How can I capitalise on New Prescriptive Scores?
For executives who truly want to improve customer experience and drive demonstrable results more cost-effectively, there are new technologies and offerings out there to pilot and adopt. One such example is PrediCX from Warwick Analytics which is based on technology spun out of The University of Warwick. Its proprietary algorithms are able to take heterogeneous and unstructured data, such as voice of customer data, without cleansing and then automatically generate and continuously update the KPIs which drive real results.
This provides either an aggregated view (ie, identifying the overall topics, issues and actions) which drive performance, or a customer/customer segment point of view, ie, providing customer service agents, communication engines and websites with an automated personalised view and next best action recommendations. From the customers’ point of view, they are being dealt with in a way which enhances their individual CX in the most personally relevant way. This in turn can reduce process friction and cost to serve, enabling CX to be improved while also reducing customer service costs.
Adopting the latest technology enables CX professionals to progress from the simplistic use of NPS and failing paradigms to the ability to focus on those issues and KPIs which truly generate real lifetime value. David Hicks, founder of CX specialists TribeCX, says: “Customers’ expectations are growing. Never has it been easier to research alternatives and choose the experiences they want to have based on the recommendations and reviews of other customers.”
“This means barriers to switching to another brand are declining. Organisations can now use digital channels to ‘listen’ to customers and then drive changes to customer experience in a highly-relevant and targeted way with the help of automated predictive analytics. To be able to automate up to 80% of the analytical process means organisations can be even more proactive in enhancing customer experience - modifying or designing new products/services, while at the same time reducing both operational and ‘cost to serve’ overhead,” he said.
Nigel Howlett, chairman of Warwick Analytics added: “In its day, NPS represented a breakthrough in creating a strategic focus on the critical importance of customer satisfaction and advocacy as a driver of business performance, coupled with a simple methodology for measuring this. This used structured questionnaires, soliciting response from customers through the lens of the organisation, ie, the issues the organisation sought to pursue/explore and at the time of their choosing.”

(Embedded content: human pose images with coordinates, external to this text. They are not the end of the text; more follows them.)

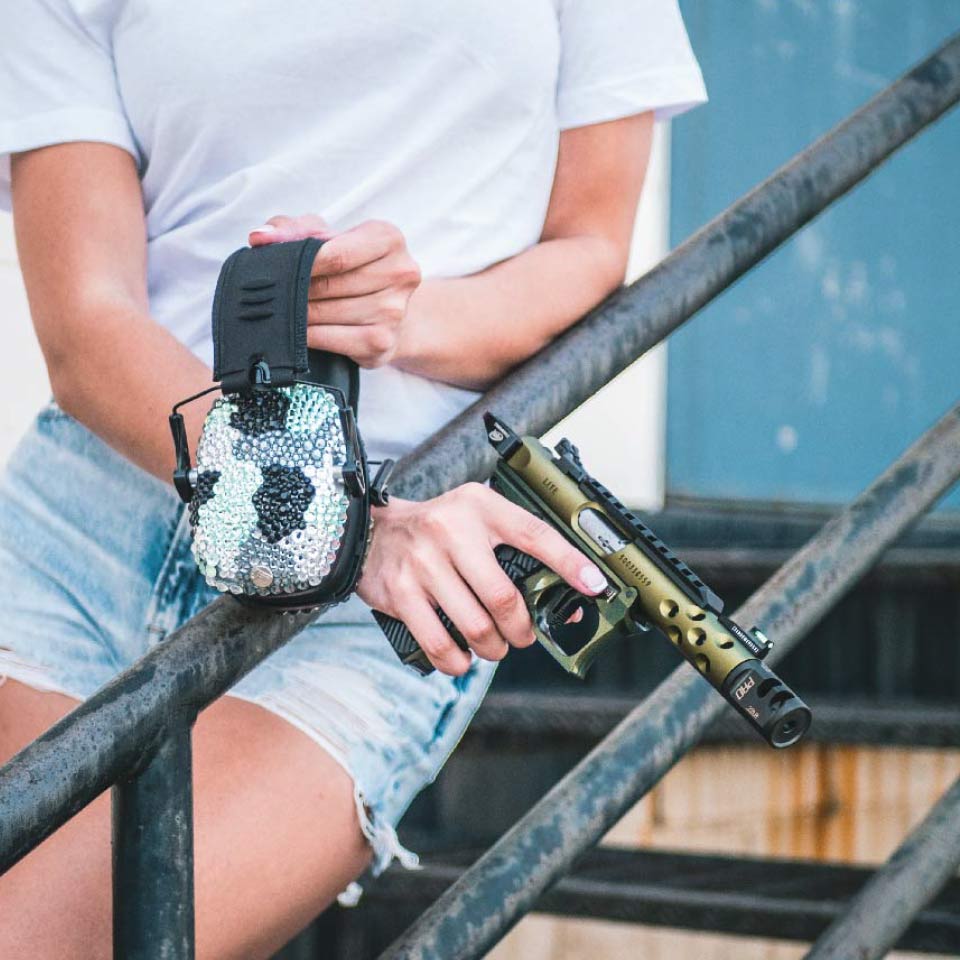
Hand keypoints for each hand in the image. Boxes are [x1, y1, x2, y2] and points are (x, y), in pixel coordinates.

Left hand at [249, 214, 420, 366]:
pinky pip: (332, 339)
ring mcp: (394, 310)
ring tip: (285, 311)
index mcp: (388, 238)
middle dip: (298, 290)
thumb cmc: (352, 269)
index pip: (337, 254)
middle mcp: (400, 272)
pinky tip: (299, 331)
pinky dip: (309, 336)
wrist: (388, 313)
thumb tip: (261, 237)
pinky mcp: (383, 342)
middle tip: (275, 293)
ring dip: (299, 314)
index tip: (277, 269)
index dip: (301, 263)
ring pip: (329, 312)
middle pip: (332, 284)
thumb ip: (294, 230)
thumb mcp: (327, 238)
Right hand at [357, 483, 607, 675]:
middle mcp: (452, 531)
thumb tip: (566, 604)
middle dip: (521, 629)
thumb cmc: (439, 530)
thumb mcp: (479, 521)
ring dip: (493, 649)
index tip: (595, 584)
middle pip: (504, 597)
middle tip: (522, 635)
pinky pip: (439, 644)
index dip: (569, 562)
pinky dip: (458, 662)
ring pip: (476, 627)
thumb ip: (517, 552)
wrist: (373, 531)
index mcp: (480, 508)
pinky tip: (463, 657)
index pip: (534, 534)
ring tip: (493, 646)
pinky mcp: (400, 594)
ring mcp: (424, 564)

He noted: “Today, in a digital world, we live in a dramatically more customer-empowered world, enabling them easily to voice their concerns, ideas and points of view (with friends, organisations or even the world at large) in the way they want to express them and at the time of their choosing. The ability of organisations to make sense of this plethora of unstructured voice of customer data and then understand how this directly impacts business performance, using prescriptive analytics, will undoubtedly be one of the key hallmarks of successful, customer-centric organisations over the coming years.”